215 His Honour did not direct the jury that, if they had a doubt about either of these particulars, they must acquit. If the Crown case was, indeed, that proof of both particulars was essential to guilt, his Honour could not have failed to give a direction in precisely those terms and directed them to acquit if they had a doubt about either. The jury would, reasonably in my view, have been rather mystified at the point of such a direction, since attempting to persuade a witness to tell even one lie must constitute the offence. However, the learned trial judge identified each of the proposed lies and each of the accused’s answers as separate matters. I consider that the jury must inevitably have concluded that proof beyond reasonable doubt of either allegation established guilt of the charge.

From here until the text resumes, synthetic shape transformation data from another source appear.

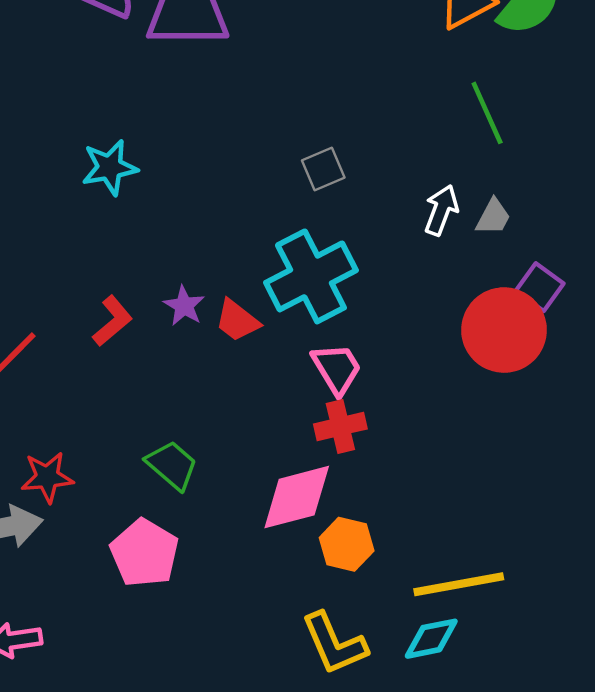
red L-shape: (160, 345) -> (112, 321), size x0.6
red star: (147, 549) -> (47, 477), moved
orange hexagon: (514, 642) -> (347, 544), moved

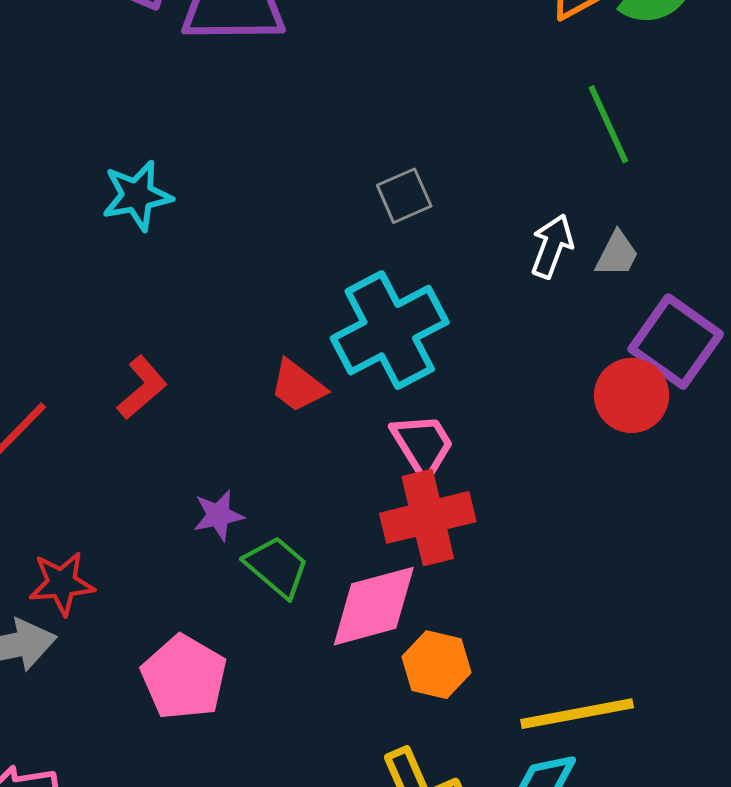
purple square: (540, 287) -> (676, 342), size x1.5
purple star: (184, 306) -> (218, 515), moved, turned 30
red circle: (504, 330) -> (631, 395), size x0.7
red cross: (340, 426) -> (428, 517), size x1.4
green trapezoid: (172, 465) -> (277, 567), moved

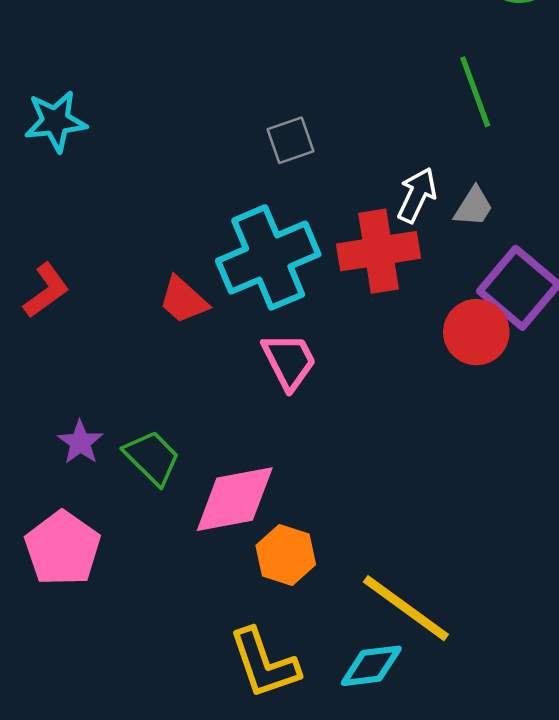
purple star: (218, 515) -> (80, 442), moved, turned -30
red cross: (428, 517) -> (378, 251), moved
yellow line: (577, 714) -> (406, 608), turned 42

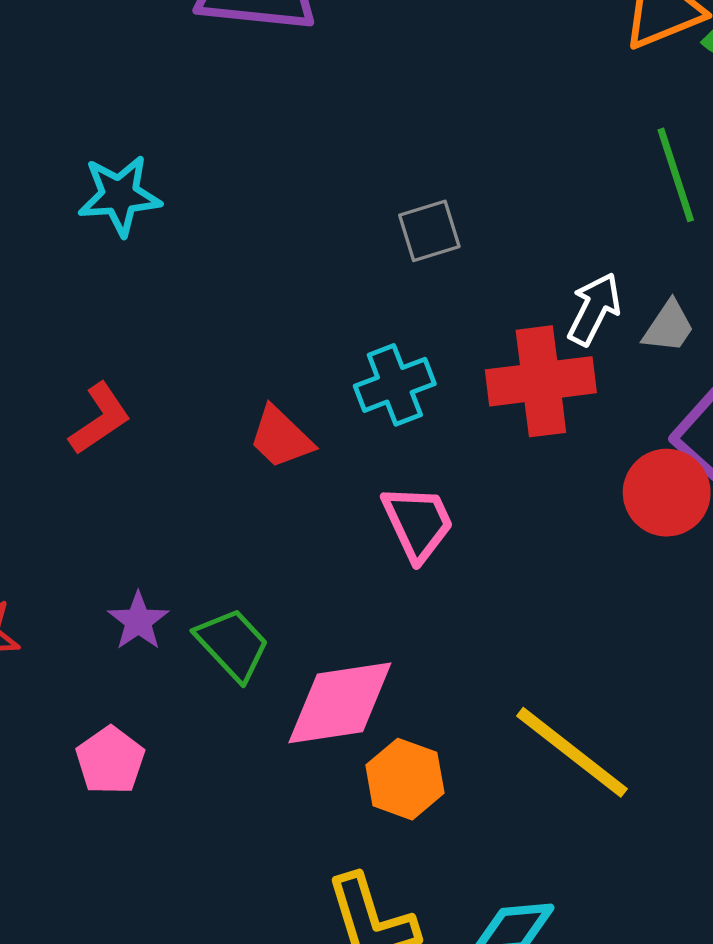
cyan cross: (268, 257) -> (395, 385), size x0.6
pink pentagon: (63, 548) -> (110, 760), size x0.7
yellow line: (406, 608) -> (572, 752), moved

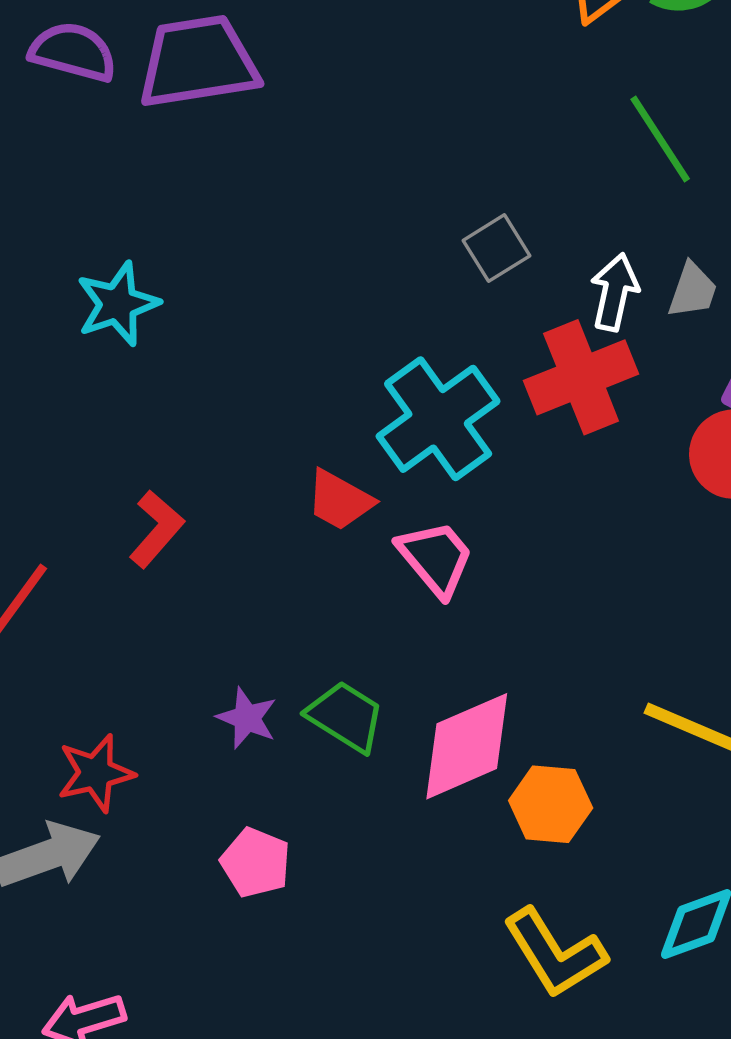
gray square: (429, 231) -> (496, 248), moved
cyan cross: (395, 385) -> (438, 419), size x1.5
pink trapezoid: (418, 523) -> (436, 558), moved

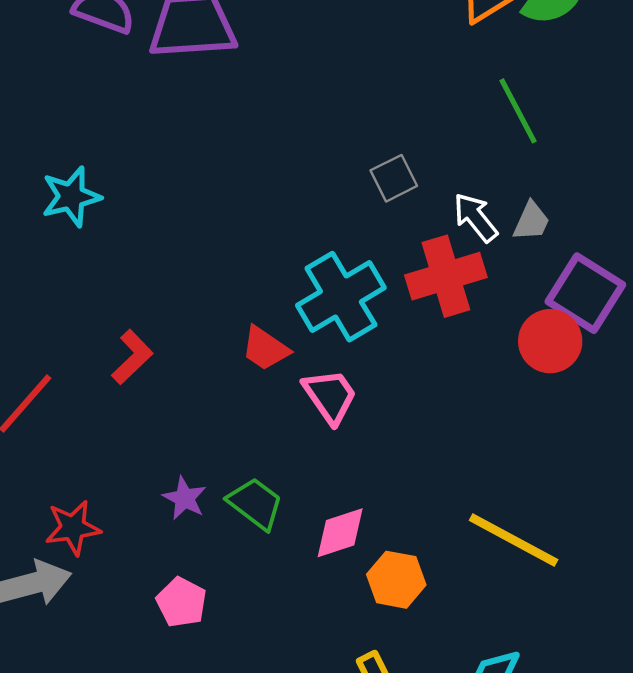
white arrow: (615, 292) -> (475, 217), turned -56
cyan star: (118, 304) -> (71, 197), moved
pink diamond: (467, 746) -> (340, 533), size x0.7

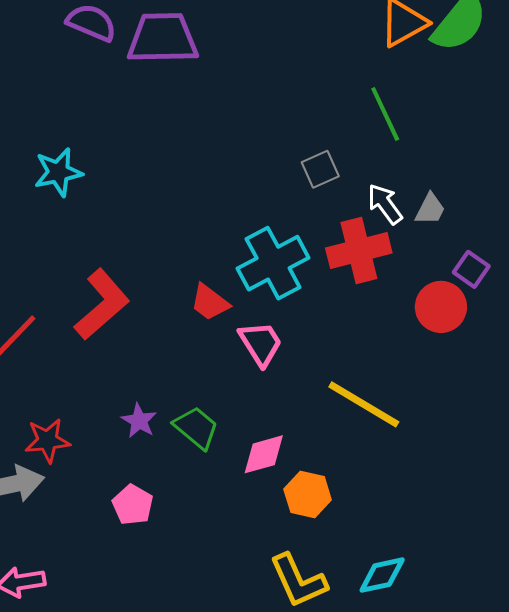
green line: (518, 111) -> (385, 114), moved
purple square: (585, 293) -> (471, 269), size x0.6
red L-shape: (132, 357) -> (102, 304), size x1.6
yellow line: (514, 540) -> (364, 404), moved

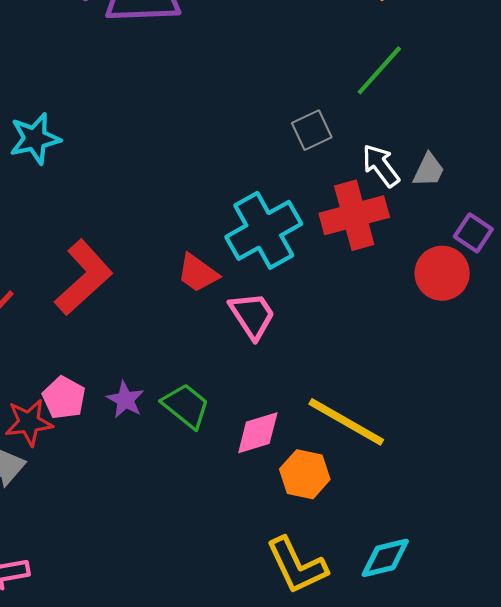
green line: (385, 114) -> (379, 70), turned 68
yellow line: (364, 404) -> (346, 422), moved
pink pentagon: (133, 505) -> (64, 398), moved

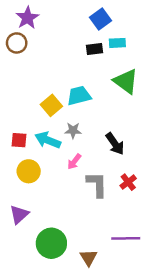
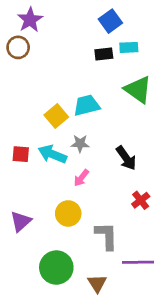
yellow circle: (29, 171) -> (68, 213), moved
gray L-shape: (97, 184) -> (106, 236), moved
purple triangle: (19, 214) -> (21, 221), moved

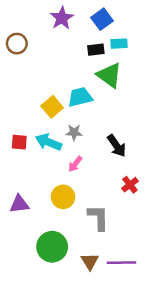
purple star: (30, 20) -> (62, 18), moved
green triangle: (138, 90) -> (109, 75), moved
purple triangle: (21, 221) -> (19, 204), turned 35
purple line: (138, 262) -> (121, 263), moved

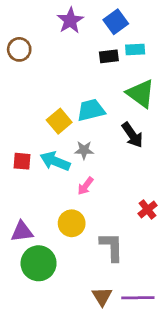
green triangle: (109, 75) -> (141, 94), moved
black arrow: (117, 146) -> (132, 135), moved
green circle: (52, 247) -> (39, 263), moved

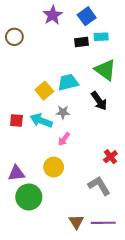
gray L-shape: (112, 247) -> (99, 186), moved, turned -30

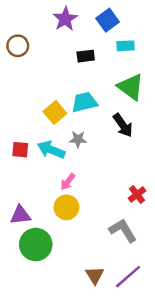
black rectangle: (82, 42) -> (86, 56), moved
pink arrow: (64, 139) -> (68, 182), moved
purple line: (103, 223) -> (128, 277), turned -40

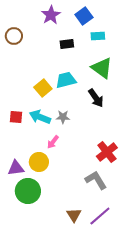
gray star: (78, 139) -> (63, 117), moved
red cross: (137, 195) -> (107, 152), size x1.5
yellow circle: (66, 207) -> (39, 162), moved

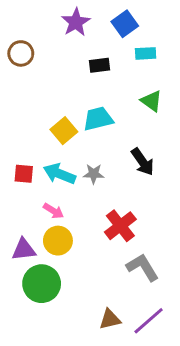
green triangle: (102, 68) -> (152, 101), size x0.7
black arrow: (96, 98) -> (143, 162), moved
pink arrow: (53, 142) -> (53, 211), moved, turned -96
red cross: (107, 152) -> (120, 226), moved
brown triangle: (74, 215) -> (110, 319), turned 49

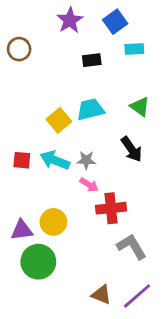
green triangle: (152, 101) -> (140, 107), moved
pink arrow: (53, 211) -> (89, 185), moved
red cross: (120, 226) -> (111, 208), turned 32
brown triangle: (110, 319) -> (101, 295), turned 35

216 In KBT v The Queen (1997) 191 CLR 417, the prosecution had to establish that the appellant committed three of a number of alleged sexual assaults to prove his guilt on a charge of maintaining an unlawful relationship under a provision of the Criminal Code (Qld). The jury were not directed that they had to be satisfied of the same three offences on the same three occasions. Brennan CJ, Toohey, Gaudron and Gummow JJ (at 191 CLR 424) concluded (Kirby J agreeing, in substance) that, in the absence of any direction as to unanimity, it was impossible to say that the jurors must have been agreed as to the same alleged acts; indeed, had the jury been appropriately instructed, they may have found it impossible so to agree; with the consequence that the appellant was denied the chance of acquittal that was fairly open. With respect, I consider that this reasoning applies to the circumstances of the instant case and I am unable to discern any point of real distinction. In KBT only one offence was charged but the mere fact that it comprised three particular acts was incidental. Even if the offence was established by proof of one sexual act, precisely the same considerations as to unanimity would have been required. Here, the offence would have been established on proof that the appellant sought to induce RD senior to tell one lie or another, but the jury had to agree on the lie. In Morex Meat Australia Pty Limited and anor (1995) 78 A Crim R 269, the Queensland Court of Appeal said (at 292) -
“We consider that the appellant...was properly charged in count 17 with, and convicted of, a single offence of attempting (or ‘tending’) to pervert the course of justice, of which the particulars of the relevant element of that offence consisted of the eight acts identified by the prosecution at the trial, and the proof of that tendency consisted of the evidence in support of any one or more of those acts which the jury were persuaded beyond reasonable doubt to accept .” (Emphasis added.)
217 Since conviction depended on proof of one or other alleged lie, I respectfully do not agree that unanimity on the ultimate conclusion overcomes the problem that there may not have been unanimity on the necessary basis for that conclusion.
218 As the evidence concerning the appellant’s attempts to suborn RD senior was admissible at all events in the trial of the other counts in the indictment, the error I have identified does not affect the other convictions.
219 In my view, the appeal as to Count 21 should be allowed, the convictions quashed and a new trial ordered. Otherwise the appeal should be dismissed.